### [Directions]
Go through the entries below and pick out every line with "linecap".

* * * * * * *

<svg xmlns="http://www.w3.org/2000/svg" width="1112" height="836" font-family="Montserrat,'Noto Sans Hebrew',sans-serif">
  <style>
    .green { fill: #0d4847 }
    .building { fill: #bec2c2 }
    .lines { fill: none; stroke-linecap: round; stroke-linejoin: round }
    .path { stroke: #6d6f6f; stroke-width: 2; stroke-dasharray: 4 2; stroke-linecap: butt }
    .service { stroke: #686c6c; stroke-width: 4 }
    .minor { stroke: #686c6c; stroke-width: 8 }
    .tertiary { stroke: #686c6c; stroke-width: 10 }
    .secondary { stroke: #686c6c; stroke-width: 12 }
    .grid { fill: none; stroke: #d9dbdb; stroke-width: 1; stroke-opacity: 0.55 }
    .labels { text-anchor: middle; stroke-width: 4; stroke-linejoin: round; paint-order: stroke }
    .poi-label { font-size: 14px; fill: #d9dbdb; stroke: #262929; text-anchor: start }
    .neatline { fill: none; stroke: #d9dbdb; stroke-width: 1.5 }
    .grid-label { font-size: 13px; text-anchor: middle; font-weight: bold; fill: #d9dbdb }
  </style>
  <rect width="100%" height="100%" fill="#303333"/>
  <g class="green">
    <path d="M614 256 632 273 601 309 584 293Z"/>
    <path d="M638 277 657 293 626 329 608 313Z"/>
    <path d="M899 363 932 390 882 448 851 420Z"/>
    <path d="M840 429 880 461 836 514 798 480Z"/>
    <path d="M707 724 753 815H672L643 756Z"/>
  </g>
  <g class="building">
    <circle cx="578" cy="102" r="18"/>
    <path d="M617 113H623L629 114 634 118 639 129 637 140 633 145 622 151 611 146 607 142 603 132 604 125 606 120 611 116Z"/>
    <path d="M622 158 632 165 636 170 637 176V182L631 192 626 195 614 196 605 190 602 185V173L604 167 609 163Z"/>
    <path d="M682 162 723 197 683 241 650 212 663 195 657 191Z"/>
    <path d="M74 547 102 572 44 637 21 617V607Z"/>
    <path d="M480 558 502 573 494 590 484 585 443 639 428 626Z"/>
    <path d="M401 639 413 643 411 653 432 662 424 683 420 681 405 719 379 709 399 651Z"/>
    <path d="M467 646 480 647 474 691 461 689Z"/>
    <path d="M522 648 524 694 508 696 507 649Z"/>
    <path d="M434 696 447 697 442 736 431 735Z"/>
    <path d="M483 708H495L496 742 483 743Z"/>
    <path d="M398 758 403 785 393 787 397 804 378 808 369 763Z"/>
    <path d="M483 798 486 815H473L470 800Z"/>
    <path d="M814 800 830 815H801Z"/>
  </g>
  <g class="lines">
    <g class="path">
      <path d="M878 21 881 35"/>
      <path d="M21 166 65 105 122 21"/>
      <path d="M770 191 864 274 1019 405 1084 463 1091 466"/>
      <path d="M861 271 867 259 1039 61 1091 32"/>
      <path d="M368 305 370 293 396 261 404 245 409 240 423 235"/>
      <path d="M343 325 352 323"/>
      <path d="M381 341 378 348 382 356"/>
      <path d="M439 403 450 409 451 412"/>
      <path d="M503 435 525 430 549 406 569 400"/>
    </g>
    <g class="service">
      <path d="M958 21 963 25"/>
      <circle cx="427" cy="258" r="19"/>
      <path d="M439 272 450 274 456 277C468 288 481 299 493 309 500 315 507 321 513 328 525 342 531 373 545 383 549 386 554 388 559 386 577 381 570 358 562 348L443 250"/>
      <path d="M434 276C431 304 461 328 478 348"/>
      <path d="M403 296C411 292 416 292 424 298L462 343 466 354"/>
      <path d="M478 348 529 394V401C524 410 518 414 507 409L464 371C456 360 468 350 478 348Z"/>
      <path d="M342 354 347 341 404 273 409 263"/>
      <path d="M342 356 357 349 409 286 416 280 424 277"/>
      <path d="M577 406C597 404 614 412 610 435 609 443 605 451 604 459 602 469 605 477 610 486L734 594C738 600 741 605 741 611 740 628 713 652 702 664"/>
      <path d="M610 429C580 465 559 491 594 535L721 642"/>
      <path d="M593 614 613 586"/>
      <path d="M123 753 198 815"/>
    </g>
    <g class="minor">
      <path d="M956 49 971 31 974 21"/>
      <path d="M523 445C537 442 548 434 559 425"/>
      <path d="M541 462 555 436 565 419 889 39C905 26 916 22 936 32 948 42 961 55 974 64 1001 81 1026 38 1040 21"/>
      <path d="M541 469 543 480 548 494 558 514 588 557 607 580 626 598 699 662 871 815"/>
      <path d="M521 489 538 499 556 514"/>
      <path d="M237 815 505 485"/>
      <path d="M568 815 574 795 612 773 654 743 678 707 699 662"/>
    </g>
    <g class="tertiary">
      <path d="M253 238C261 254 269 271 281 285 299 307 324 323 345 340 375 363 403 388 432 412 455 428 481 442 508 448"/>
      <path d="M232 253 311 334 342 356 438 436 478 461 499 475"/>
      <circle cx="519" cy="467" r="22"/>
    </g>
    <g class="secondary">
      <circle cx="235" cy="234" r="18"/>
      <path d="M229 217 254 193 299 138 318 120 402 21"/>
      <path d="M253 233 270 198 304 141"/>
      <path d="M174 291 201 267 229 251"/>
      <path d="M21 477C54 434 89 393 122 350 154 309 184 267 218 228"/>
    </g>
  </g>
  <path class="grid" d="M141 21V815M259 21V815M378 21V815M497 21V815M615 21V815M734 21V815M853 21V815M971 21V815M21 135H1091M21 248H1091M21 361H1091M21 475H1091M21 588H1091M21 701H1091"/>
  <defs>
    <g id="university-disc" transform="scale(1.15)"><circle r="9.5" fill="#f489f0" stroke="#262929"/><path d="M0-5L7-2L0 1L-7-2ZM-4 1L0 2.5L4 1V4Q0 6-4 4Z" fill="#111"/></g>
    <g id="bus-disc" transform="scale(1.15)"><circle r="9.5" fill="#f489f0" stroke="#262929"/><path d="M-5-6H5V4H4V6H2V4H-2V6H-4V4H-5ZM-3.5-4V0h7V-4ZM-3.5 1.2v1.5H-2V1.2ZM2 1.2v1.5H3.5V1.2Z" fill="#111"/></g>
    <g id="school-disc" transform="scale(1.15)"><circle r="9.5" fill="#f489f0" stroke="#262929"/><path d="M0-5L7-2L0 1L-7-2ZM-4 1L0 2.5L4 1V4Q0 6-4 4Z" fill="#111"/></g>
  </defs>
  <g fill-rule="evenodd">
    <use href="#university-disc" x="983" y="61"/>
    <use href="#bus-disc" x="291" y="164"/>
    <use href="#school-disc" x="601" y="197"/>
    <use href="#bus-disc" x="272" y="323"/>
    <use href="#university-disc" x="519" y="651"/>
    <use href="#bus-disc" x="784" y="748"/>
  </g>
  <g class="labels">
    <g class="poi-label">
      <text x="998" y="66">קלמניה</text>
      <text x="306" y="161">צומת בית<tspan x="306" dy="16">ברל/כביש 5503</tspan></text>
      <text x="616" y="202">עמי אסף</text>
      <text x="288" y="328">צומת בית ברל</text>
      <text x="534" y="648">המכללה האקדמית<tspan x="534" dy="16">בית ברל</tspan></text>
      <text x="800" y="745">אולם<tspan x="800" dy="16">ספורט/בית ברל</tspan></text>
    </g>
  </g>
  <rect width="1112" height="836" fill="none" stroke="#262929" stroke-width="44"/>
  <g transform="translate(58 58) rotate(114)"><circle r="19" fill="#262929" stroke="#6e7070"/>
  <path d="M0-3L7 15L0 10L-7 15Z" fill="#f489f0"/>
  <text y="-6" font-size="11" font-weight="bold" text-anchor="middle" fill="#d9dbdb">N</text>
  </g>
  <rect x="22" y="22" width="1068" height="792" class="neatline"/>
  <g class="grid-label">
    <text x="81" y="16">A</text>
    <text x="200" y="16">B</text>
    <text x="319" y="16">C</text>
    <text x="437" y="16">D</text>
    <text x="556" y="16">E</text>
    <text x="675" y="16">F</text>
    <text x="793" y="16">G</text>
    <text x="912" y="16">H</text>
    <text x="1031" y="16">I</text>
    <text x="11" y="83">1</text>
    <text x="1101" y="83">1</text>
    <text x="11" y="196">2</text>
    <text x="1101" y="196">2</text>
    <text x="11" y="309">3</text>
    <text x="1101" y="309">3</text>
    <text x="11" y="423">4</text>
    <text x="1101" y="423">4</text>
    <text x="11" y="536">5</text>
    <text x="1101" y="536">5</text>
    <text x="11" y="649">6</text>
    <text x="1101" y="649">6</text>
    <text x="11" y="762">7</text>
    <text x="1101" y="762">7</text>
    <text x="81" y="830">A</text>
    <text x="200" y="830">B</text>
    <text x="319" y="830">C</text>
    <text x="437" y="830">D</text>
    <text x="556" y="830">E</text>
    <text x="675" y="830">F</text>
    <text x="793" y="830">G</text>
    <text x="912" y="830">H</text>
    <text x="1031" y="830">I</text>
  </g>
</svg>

* * * * * * *

### [The completed task]
    .lines { fill: none; stroke-linecap: round; stroke-linejoin: round }
    .path { stroke: #6d6f6f; stroke-width: 2; stroke-dasharray: 4 2; stroke-linecap: butt }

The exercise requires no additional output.